For each set of 5 columns, drop the 3rd, 4th and 5th columns-CodePudding

I am cleaning a pandas dataframe imported from a .csv. It has useful data in the first and second columns, then junk in columns 3-5. This pattern repeats where every 5th column starting from the first and second columns are useful, and every 5th column starting from the third through fifth are junk. I can remove the junk columns using the code below:

df1 = df.drop(columns=df.columns[4::5])
df1 = df1.drop(columns=df1.columns[3::4])
df1 = df1.drop(columns=df1.columns[2::3])

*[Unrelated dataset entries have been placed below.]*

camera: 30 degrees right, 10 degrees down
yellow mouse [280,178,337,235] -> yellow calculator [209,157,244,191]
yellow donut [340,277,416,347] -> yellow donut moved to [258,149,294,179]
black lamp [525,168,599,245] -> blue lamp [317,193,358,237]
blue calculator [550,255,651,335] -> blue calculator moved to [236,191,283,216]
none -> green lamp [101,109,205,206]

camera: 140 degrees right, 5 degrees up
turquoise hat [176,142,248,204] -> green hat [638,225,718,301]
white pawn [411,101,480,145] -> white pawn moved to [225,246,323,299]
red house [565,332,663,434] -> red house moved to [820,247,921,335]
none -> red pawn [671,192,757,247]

Is there a solution to do this all in one line?

CodePudding user response：

I think three lines is fine. The code won't get any clearer or faster from putting it all on one line.

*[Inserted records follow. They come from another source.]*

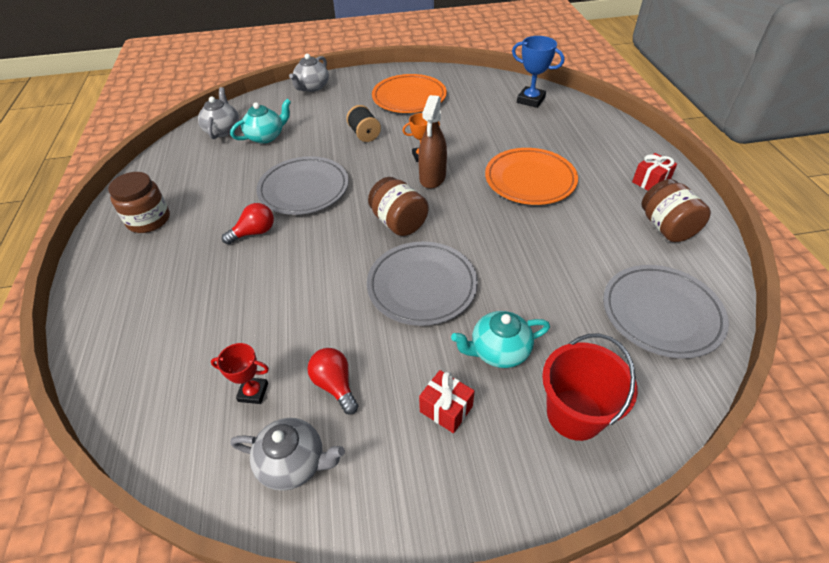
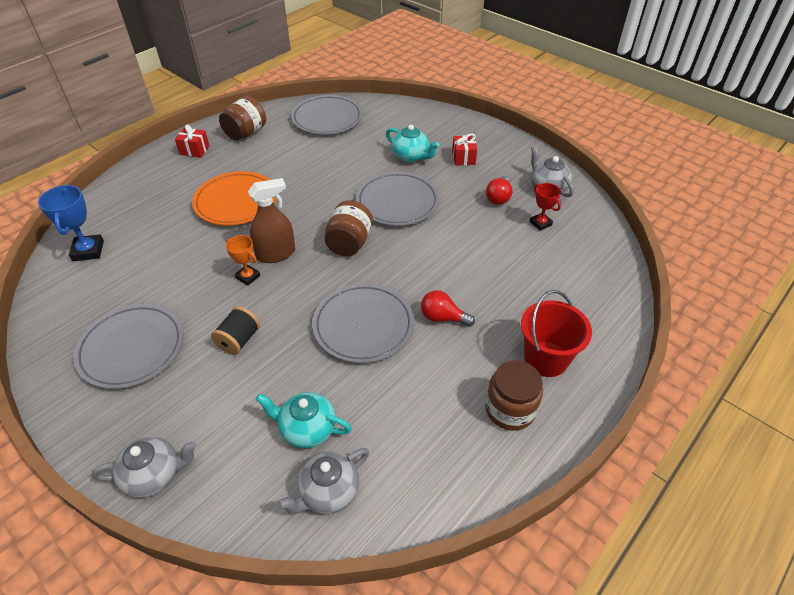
camera: 130 degrees left, 0 degrees up
orange plate [372,74,447,113] -> grey plate [73,304,184,389]
red bucket [542,333,638,441] -> red bucket moved to [521,290,592,377]

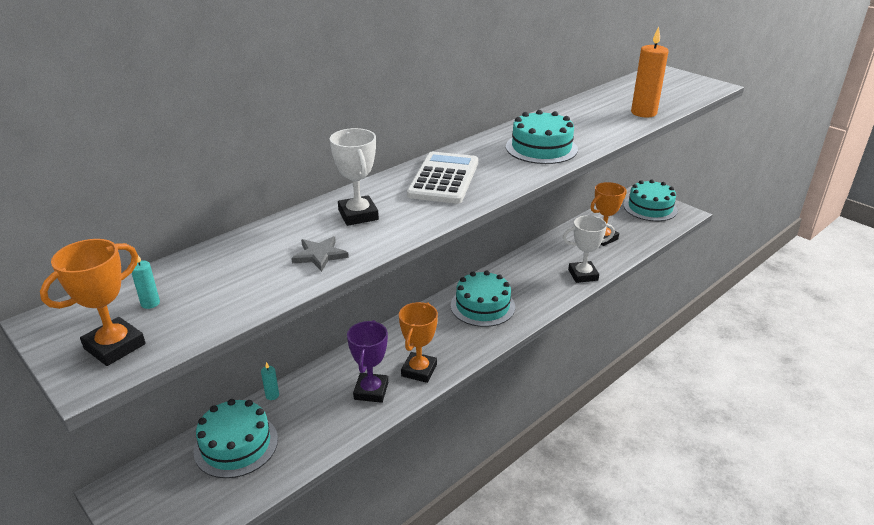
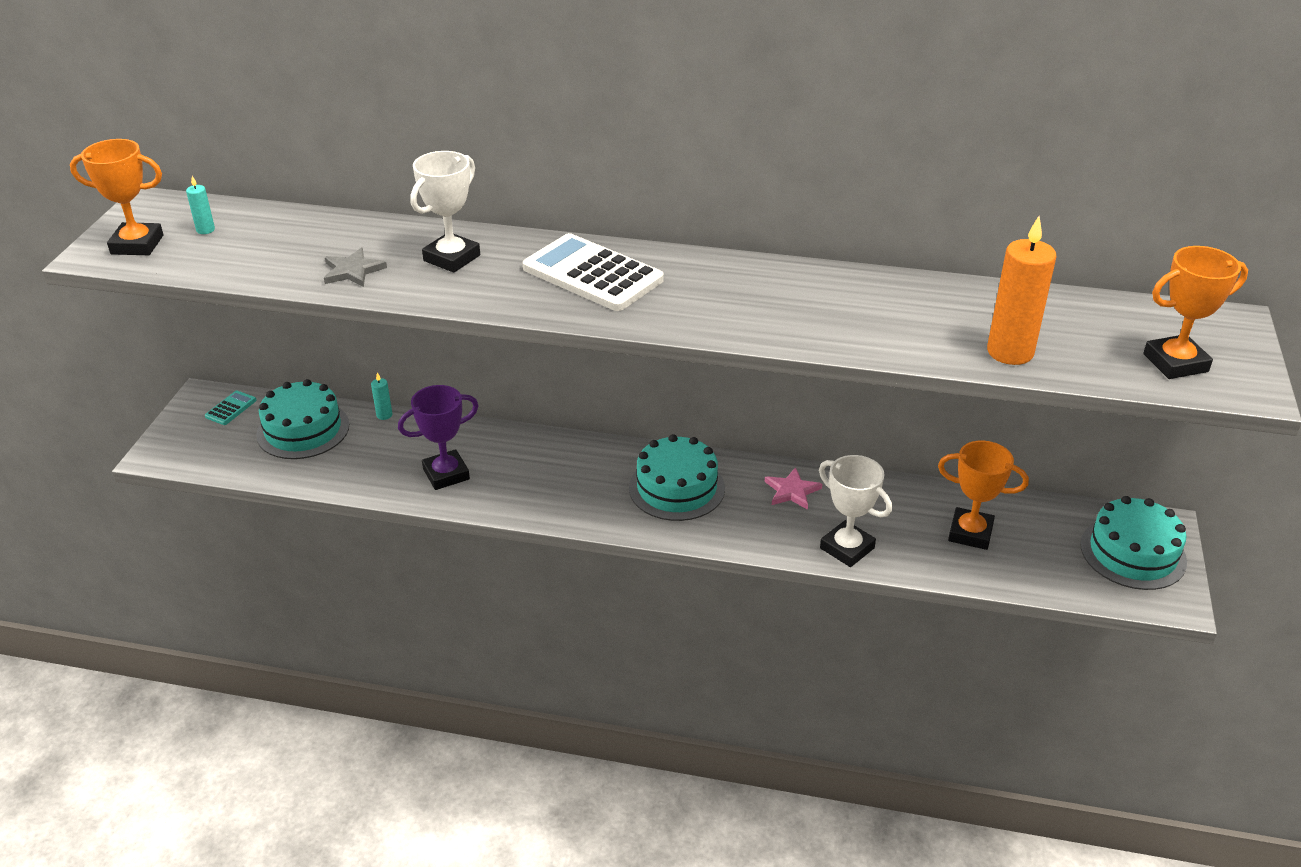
camera: 55 degrees right, 5 degrees up
orange trophy [399,302,438,383] -> orange trophy moved to [1143,246,1248,379]
white calculator [407,152,478,204] -> white calculator turned 120 degrees counterclockwise [523,233,664,311]
turquoise cake [506,110,578,164] -> none
none -> turquoise calculator [205,391,257,425]
none -> pink star [765,467,822,510]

Of course, you can always do:

columns = df.columns[:]
df1 = df.drop(columns=columns[4::5]).drop(columns=columns[3::5]).drop(columns=columns[2::5])

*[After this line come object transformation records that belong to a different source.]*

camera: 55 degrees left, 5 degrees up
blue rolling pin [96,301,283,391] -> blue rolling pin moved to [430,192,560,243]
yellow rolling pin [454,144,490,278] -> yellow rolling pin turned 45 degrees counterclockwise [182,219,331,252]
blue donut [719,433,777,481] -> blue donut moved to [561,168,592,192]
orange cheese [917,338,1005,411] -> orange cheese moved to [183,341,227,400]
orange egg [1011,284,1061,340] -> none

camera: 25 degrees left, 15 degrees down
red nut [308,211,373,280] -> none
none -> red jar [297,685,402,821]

which I think also makes it clearer you intend to drop the fifth, fourth and third column every five columns.

CodePudding user response：

Boolean indexing the columns using numpy could be useful

import numpy as np
# select 1st and 2nd columns of every 5 columns
df1.loc[:, np.isin(np.arange(df1.shape[1]) % 5, [0,1])]

CodePudding user response：

You may use np.r_ to concatenate indexes in an easy way:

>>> c = df.columns
>>> df.drop(columns=np.r_[c[2::5], c[3::5], c[4::5]])

CodePudding user response：

You can do

df1 = pd.concat([df.iloc[:, ::5], df.iloc[:, 1::5]], axis='columns')

That will change the column order, but with well-named columns, that shouldn't matter.